Today oil and gas wells are drilled using mostly water-based drilling fluids. The introduction of both the mud solids and polymers into the formation, the changed values of fluid's saturation in the pore spaces, the reactions between the filtrate and the pore contents and/or the matrix materials result in a reduction of the formation's original permeability; thus the formation is damaged.
World wide the range of formation damage has been determined by damage ratio DR. The value of damage ratio is mainly affected by the layer with the lowest permeability (filter cake). Therefore the tested cores have to be evaluated in general as damaged over the whole length, which does not correspond with the real case under reservoir conditions.
In this paper a new defined damage ratio has been used to evaluate the core damage using different drilling fluids. It could be demonstrated, that the new defined damage ratio is an expedient value for rocks with excellent original permeabilities, which allows to determine a reliable extent of the damaged zone of the tested core.

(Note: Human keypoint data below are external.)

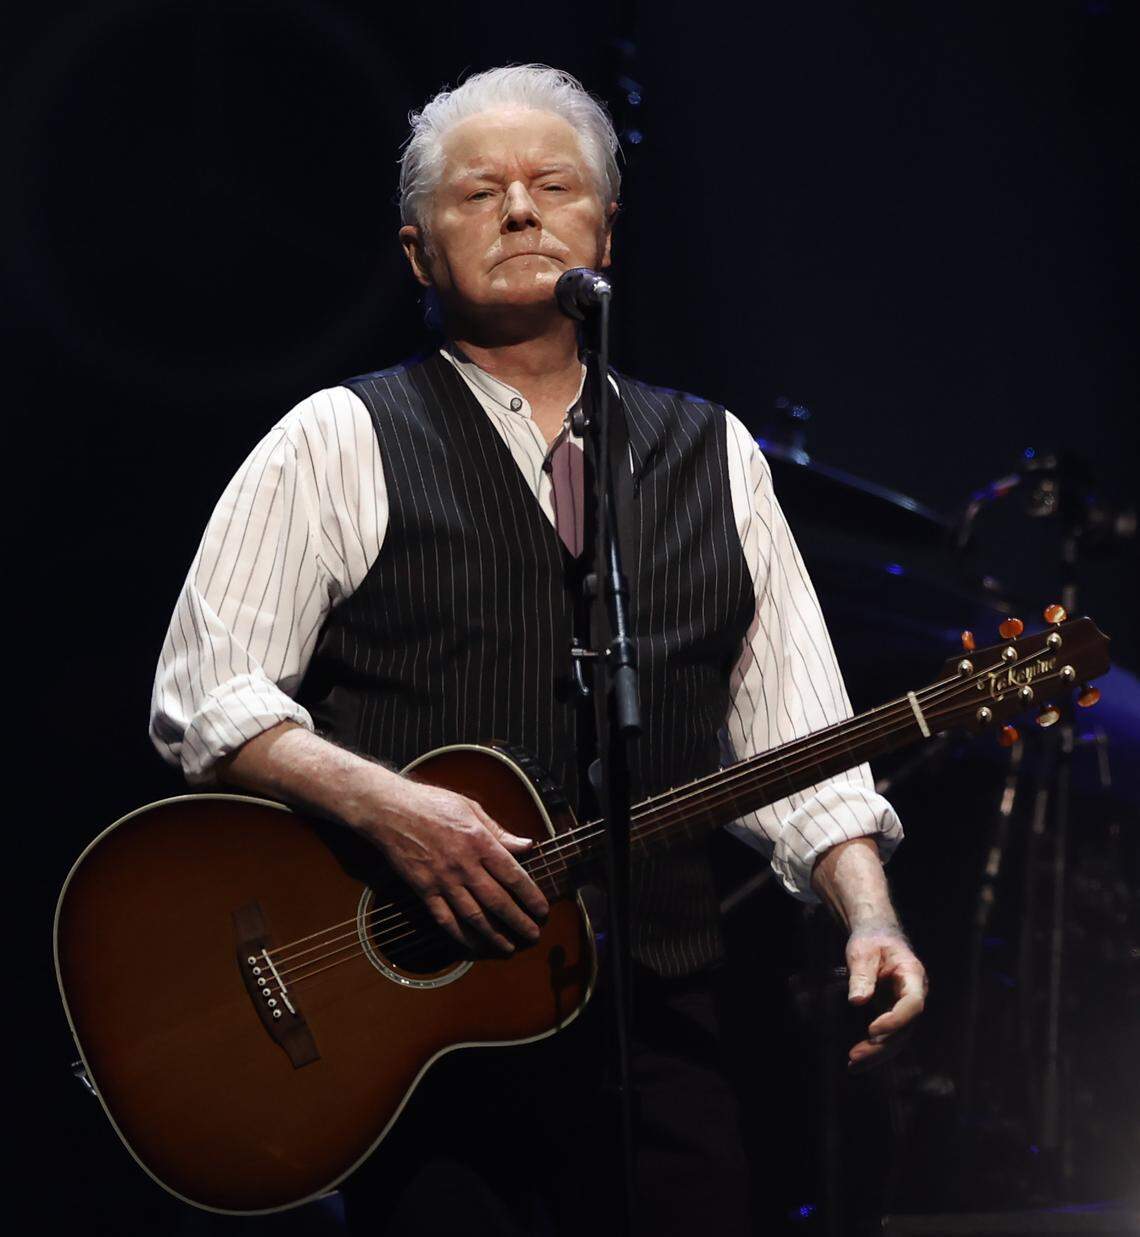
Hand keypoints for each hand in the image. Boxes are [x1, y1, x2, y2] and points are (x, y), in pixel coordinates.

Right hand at [356, 776, 549, 955]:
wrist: (390, 810)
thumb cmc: (432, 804)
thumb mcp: (471, 807)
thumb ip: (499, 831)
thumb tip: (527, 846)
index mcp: (479, 841)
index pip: (513, 875)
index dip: (530, 896)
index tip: (542, 910)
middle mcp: (464, 865)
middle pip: (497, 901)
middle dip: (518, 922)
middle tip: (533, 936)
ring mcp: (443, 880)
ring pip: (473, 916)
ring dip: (494, 935)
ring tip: (509, 948)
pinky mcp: (424, 890)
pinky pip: (445, 919)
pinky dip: (461, 936)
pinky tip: (474, 945)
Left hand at [845, 924, 927, 1073]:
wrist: (877, 936)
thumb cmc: (872, 940)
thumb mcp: (862, 951)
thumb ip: (861, 974)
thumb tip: (857, 1001)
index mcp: (913, 976)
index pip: (913, 1004)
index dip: (896, 1020)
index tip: (871, 1030)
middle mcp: (915, 996)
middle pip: (905, 1028)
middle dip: (882, 1046)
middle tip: (855, 1056)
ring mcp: (905, 1007)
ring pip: (898, 1038)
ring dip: (877, 1054)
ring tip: (852, 1066)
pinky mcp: (894, 1015)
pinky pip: (889, 1036)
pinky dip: (874, 1050)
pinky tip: (856, 1062)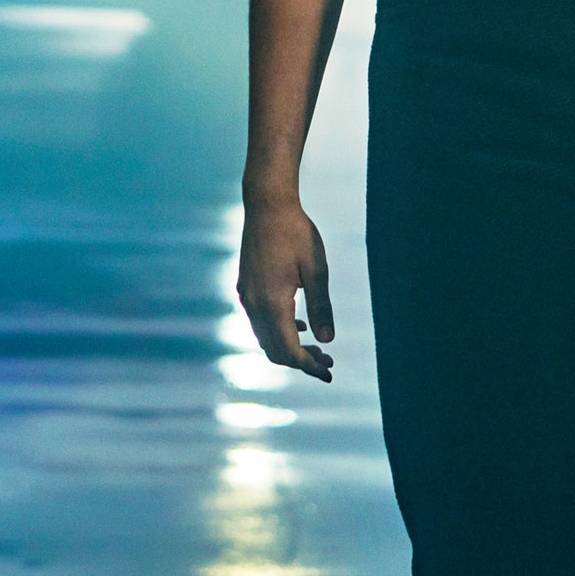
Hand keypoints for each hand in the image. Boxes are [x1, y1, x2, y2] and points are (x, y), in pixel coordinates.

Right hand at [237, 196, 334, 379]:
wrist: (266, 205)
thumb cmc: (296, 233)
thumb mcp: (316, 269)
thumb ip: (320, 307)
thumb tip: (326, 341)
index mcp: (272, 302)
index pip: (289, 350)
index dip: (309, 366)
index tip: (330, 371)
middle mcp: (254, 304)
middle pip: (274, 350)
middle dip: (300, 361)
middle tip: (327, 361)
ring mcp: (246, 295)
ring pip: (264, 337)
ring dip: (288, 347)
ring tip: (316, 346)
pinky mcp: (244, 287)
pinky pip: (258, 322)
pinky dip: (277, 332)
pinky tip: (297, 325)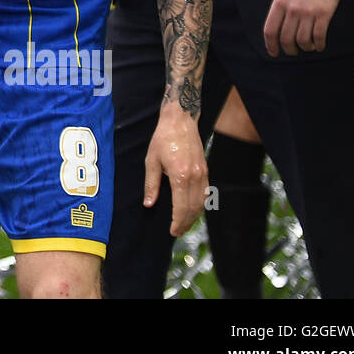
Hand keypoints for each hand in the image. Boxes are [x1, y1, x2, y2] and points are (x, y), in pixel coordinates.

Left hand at [143, 105, 207, 236]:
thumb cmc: (162, 139)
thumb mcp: (151, 161)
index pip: (181, 207)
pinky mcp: (205, 170)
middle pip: (193, 208)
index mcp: (180, 175)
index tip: (172, 231)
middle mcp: (194, 176)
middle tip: (177, 232)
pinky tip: (192, 209)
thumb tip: (149, 204)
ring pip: (202, 202)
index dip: (177, 221)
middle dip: (186, 223)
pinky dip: (199, 205)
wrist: (180, 121)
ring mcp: (202, 173)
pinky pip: (205, 193)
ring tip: (183, 224)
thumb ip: (151, 184)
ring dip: (194, 216)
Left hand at [263, 0, 344, 56]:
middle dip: (289, 50)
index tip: (274, 53)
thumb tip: (277, 29)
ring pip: (303, 41)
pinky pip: (319, 36)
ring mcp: (308, 13)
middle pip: (286, 39)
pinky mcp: (323, 14)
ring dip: (305, 48)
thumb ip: (280, 9)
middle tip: (292, 52)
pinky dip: (319, 45)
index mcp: (279, 4)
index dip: (271, 45)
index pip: (270, 31)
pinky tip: (319, 45)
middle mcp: (292, 10)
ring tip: (307, 48)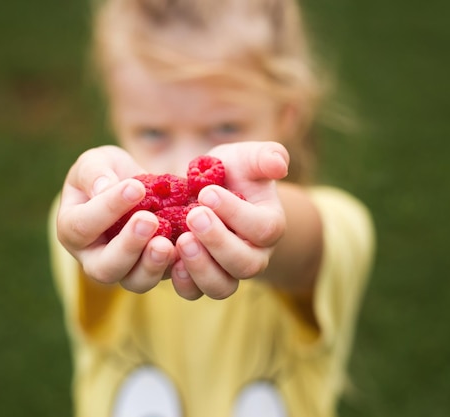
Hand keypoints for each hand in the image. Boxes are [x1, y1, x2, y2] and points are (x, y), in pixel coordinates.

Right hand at [56, 145, 176, 292]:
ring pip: (134, 281)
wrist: (135, 189)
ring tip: (168, 243)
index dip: (108, 208)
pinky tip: (190, 247)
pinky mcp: (155, 270)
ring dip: (152, 265)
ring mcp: (126, 269)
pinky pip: (165, 278)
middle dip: (128, 246)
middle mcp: (94, 258)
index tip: (135, 188)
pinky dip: (178, 266)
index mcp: (72, 230)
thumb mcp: (96, 162)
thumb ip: (95, 172)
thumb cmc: (107, 174)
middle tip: (150, 220)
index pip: (83, 226)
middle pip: (105, 268)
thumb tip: (104, 188)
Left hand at [171, 141, 288, 299]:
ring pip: (222, 286)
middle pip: (245, 264)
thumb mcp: (247, 158)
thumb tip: (279, 165)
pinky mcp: (201, 279)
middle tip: (192, 215)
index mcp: (269, 226)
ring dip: (200, 267)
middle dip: (218, 241)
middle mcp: (254, 255)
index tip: (207, 193)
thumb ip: (265, 156)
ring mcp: (227, 272)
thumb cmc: (232, 173)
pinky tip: (170, 259)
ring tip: (180, 240)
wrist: (206, 192)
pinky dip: (183, 282)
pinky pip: (196, 292)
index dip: (236, 213)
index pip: (263, 229)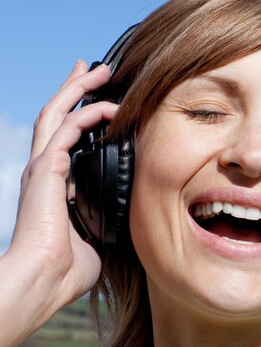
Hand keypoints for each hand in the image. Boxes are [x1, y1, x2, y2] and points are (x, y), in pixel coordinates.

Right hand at [6, 60, 116, 312]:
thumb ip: (107, 219)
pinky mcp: (46, 170)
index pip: (65, 138)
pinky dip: (87, 112)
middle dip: (75, 89)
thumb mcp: (96, 234)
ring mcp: (43, 167)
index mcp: (55, 183)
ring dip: (79, 89)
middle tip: (96, 69)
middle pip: (56, 116)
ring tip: (99, 70)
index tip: (99, 101)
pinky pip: (67, 129)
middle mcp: (45, 169)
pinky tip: (109, 106)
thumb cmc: (66, 268)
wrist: (44, 280)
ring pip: (57, 113)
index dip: (80, 115)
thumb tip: (128, 218)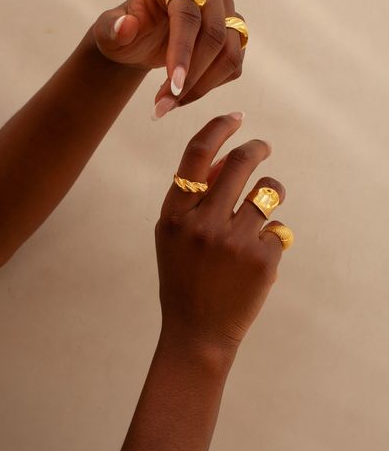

Furthermore, it could be verified that the extent of the damaged zone depends upon the contact time between the drilling fluid and the core, and also upon the stability conditions of the used drilling fluids.
Today oil and gas wells are drilled using mostly water-based drilling fluids. Under the differential pressure ?P a mud loss occurs as long as the free faces of the formation continue to be available (mud spurt loss). After a low permeable filter cake has been formed, only the filtrate can dissipate into the formation.
The introduction of both the mud solids and polymers into the formation, the changed values of fluid's saturation in the pore spaces, the solubilization of some matrix materials into the filtrate and the transport of finer mud solids far into the formation contribute to the reduction of the formation permeability and hence the productivity; thus the formation is damaged.